How many Americans, as a consequence, are concocting wild schemes to blow up more buildings and airplanes? How many white guys are thinking about what kind of weapons they can slip past security on their way to confront their fate in the Family Court system? How many of the dispossessed in the innercities are prime for another, more virulent plague of riots?

Pundits like Rush Limbaugh argue that it hardly matters how much richer the rich are than the rest of us if everyone benefits, and they're right. If Bill Gates had virtually all the money in the world, we could laugh with him all the way to the bank if his wealth benefited us all. But the fact is that an increasing number of the wealthy are getting that way at our expense.

So what? The world isn't fair. That's what it takes to make America's businesses competitive in the "world class" markets. Besides, we don't "own" those jobs; employers don't owe us work any more than parents owe their children an allowance. If the kids don't like it, they can go out and get a job just the same as, if we don't like it, we can go out, start our own businesses, and join the ranks of the very rich.

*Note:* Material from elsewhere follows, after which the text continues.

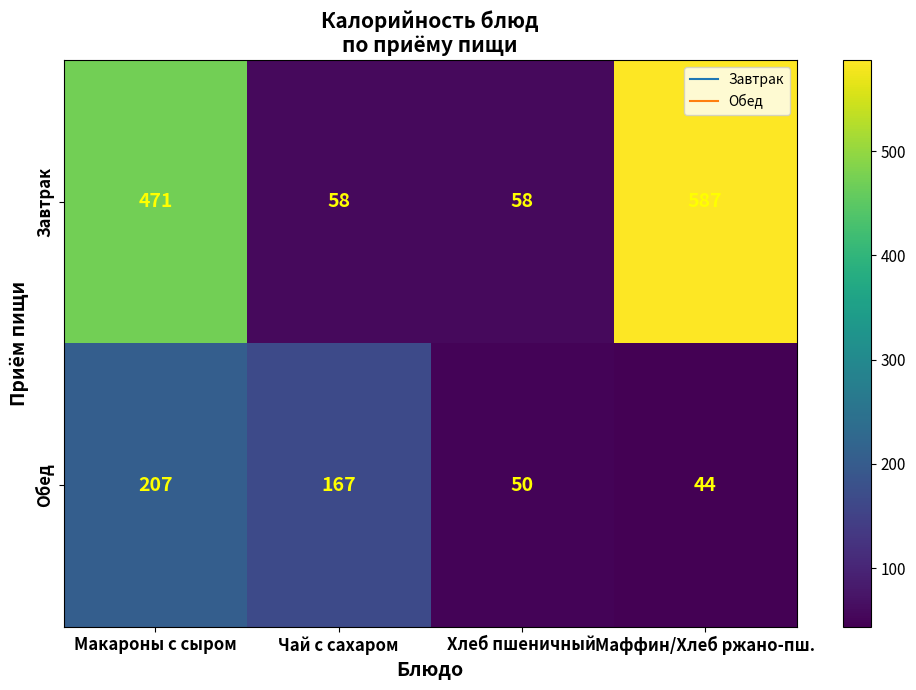

Between Чай с сахаром and Хлеб пшеничный, which series saw the biggest shift?

Обед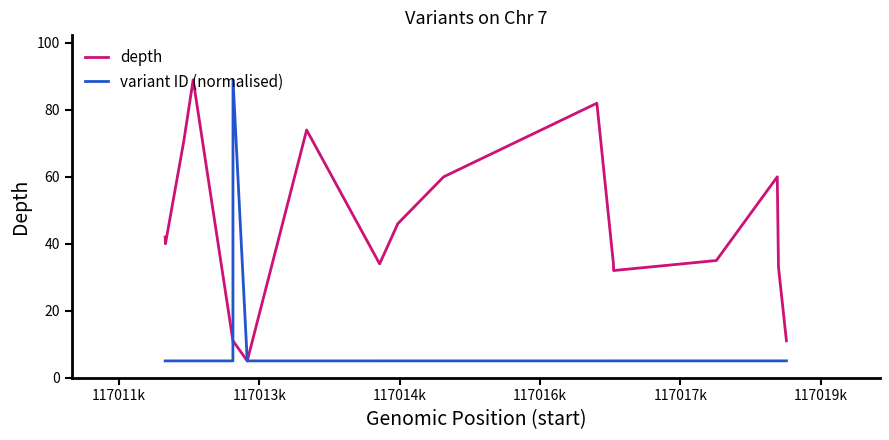

Which series has the largest total across all categories?

depth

Or can we? The software industry is known for turning hungry hackers into newly enriched nerds. Take the guys over at Netscape for example...Bill Gates is trying to. Every time somebody invents a better mousetrap for the PC, Microsoft flexes its billion dollar muscles. The barriers to entry are low, but between you and success stands a not-so-jolly green giant. The same can be said for many other industries. That’s not right. Duke it out fairly; there’s no honor in being a bully.

It is people, not products or profits, who create meaning.
- Michelle M. Ducharme, Newsweek, September 9, 1996

We may not own the jobs companies are sending overseas, but unlike the penurious parents above, the corporations do not own their home. We do. Ross Perot is right when he says we own the country. We pay the taxes that underwrite the commonwealth that grants limited liability to the corporations, we pay for the infrastructure, we subsidize the Universities, and, in a world of unrest, terrorism and war, we make the country safe for the sprawling corporate campuses. We are the foundation upon which the multinationals are mounted.

Business may be about making money, but money is meaningless without people. Corporate executives need to relearn this for their own good. If American citizens become as mercenary about supporting them as the corporate executives have been about supporting the American worker, how long will it be before the great corporations collapse? How long can they survive without us?